_Selected extract_:

.....

Journal List > Ann Lab Med > v.43(6) > 1516083353

Blin, Hochman, Graveline, Masson, Baron, and Bach-Ngohou: Estradiol Testing in the Exploration of Early Onset Puberty: Comparison of RIA and Chemiluminescence Immunoassay
Dear Editor,
Determining serum estradiol (E2) levels has been a long-standing challenge in laboratory medicine [1]. This is partly because E2 levels may vary widely, ranging from <1 to >2,000 pg/mL, depending on age, sex, and treatment (e.g., fertility hormones and aromatase inhibitors) [2].
For high E2 levels, high-speed automated immunoassays show sufficient sensitivity and specificity and are routinely used for follow-up of women undergoing ovulation induction. These assays have an advantage of fast processing time, underscoring their appropriateness for ovarian induction [2]. However, these assays have limitations for low E2 levels [3]. A 2013 Position Statement by the Endocrine Society mentioned that assays available at that time were neither sufficiently sensitive nor specific to track the onset of pubertal development, especially for E2 levels <30 pg/mL [2].
For years, E2 has been measured in clinical laboratories using RIAs with a measurement range of 2.2–545 pg/mL. Recently, many laboratories have begun replacing traditional RIA with liquid chromatography–tandem mass spectrometry (LC–MS/MS). However, LC–MS/MS-based measurement of low E2 levels remains difficult as the method requires either derivatization or multiple extractions, is time-consuming, and is not applicable at routine laboratory scale [2, 4, 5]. As an ultrasensitive alternative to RIA, the Italian biotechnology company DiaSorin recently developed an automated direct competitive immunoassay with a chemiluminescence-based detection system. The kit indicates a limit of quantification (LOQ) of 16.2 pg/mL.
We aimed to compare the performance of the Estradiol II Gen Assay (DiaSorin, Saluggia, Italy) and ESTR-US-CT RIA (Cisbio Bioassays, Codolet, France) to confirm the LOQ of the former and evaluate its concordance with clinicopathological data.
A total of 117 serum samples were selected among samples planned to be discarded following routine laboratory activities at the University Hospital of Nantes, France, between January and December 2018. We selected aliquots from subjects who were followed up for suspicion of early puberty, early ovarian failure, infertility, or gynecomastia. To determine the LOQ, dilutions were performed with a pool of serum with undetectable E2 levels obtained from prepubescent boys (under 8 years of age). According to French law, which follows the Declaration of Helsinki, our study does not fall within the category of research involving humans. Therefore, we did not seek approval from either the local Research Ethics Committee (Groupe Nantais d’Ethique dans le Domaine de la Santé) or the National Center for Computing and Liberties. All samples were anonymized. After centrifugation, samples were frozen at –20°C until measurement.

.....

_Set of tasks_:
**A)** In the letter on estradiol testing, what limit of quantification does the DiaSorin kit indicate?
**B)** Please mark each statement yes or no according to the letter on estradiol testing, quoting the deciding words: (i) The serum samples were selected at the University Hospital of Nantes between January and December 2018. (ii) The authors obtained approval from the local Research Ethics Committee. (iii) After centrifugation, the samples were frozen at –20°C until measurement.
The lines after this point have no connection to the letter on estradiol testing.

_Provided material_:
.....

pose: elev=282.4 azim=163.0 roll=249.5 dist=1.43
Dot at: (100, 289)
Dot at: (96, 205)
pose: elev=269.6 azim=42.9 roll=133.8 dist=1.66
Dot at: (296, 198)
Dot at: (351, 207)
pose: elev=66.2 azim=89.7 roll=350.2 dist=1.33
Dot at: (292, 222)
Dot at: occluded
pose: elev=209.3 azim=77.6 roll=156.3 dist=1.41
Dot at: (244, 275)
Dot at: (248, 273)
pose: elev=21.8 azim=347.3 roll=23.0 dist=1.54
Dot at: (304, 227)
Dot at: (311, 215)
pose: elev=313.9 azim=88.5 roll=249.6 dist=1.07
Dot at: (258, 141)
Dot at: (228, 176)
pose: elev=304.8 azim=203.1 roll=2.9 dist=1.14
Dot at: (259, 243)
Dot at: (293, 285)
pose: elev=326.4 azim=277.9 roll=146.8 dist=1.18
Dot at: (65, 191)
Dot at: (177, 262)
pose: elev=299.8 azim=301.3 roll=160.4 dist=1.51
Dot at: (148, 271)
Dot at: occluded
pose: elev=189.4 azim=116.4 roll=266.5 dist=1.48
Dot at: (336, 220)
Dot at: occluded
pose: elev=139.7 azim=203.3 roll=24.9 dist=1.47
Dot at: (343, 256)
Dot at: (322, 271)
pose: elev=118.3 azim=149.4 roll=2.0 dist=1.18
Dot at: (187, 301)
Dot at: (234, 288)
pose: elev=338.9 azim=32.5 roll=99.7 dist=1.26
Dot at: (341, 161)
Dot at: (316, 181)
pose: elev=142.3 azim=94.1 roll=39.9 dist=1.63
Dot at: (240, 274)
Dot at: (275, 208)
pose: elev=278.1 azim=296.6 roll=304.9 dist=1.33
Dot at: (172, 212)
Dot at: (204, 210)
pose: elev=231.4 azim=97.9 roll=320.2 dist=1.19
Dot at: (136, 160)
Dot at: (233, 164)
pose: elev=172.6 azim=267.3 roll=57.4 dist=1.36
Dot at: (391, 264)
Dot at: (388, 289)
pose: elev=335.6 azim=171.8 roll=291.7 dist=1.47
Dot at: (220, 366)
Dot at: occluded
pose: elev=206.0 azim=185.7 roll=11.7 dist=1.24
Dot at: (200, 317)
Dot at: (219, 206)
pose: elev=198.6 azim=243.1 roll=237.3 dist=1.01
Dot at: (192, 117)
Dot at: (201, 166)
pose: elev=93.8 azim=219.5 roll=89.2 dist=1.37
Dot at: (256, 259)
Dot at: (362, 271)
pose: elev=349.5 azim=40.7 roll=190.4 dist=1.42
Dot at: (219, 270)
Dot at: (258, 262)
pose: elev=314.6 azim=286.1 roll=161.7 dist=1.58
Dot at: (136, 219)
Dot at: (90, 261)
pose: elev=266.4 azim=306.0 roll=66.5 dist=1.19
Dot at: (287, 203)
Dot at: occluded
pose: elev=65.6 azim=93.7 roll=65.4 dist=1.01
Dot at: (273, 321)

.....

_Outputs in order_:
**A)** 16.2 pg/mL.

**B)**
(i) Yes: "routine laboratory activities at the University Hospital of Nantes, France, between January and December 2018"
(ii) No: "we did not seek approval from either the local Research Ethics Committee (Groupe Nantais d’Ethique dans le Domaine de la Santé) or the National Center for Computing and Liberties"
(iii) Yes: "After centrifugation, samples were frozen at –20°C until measurement."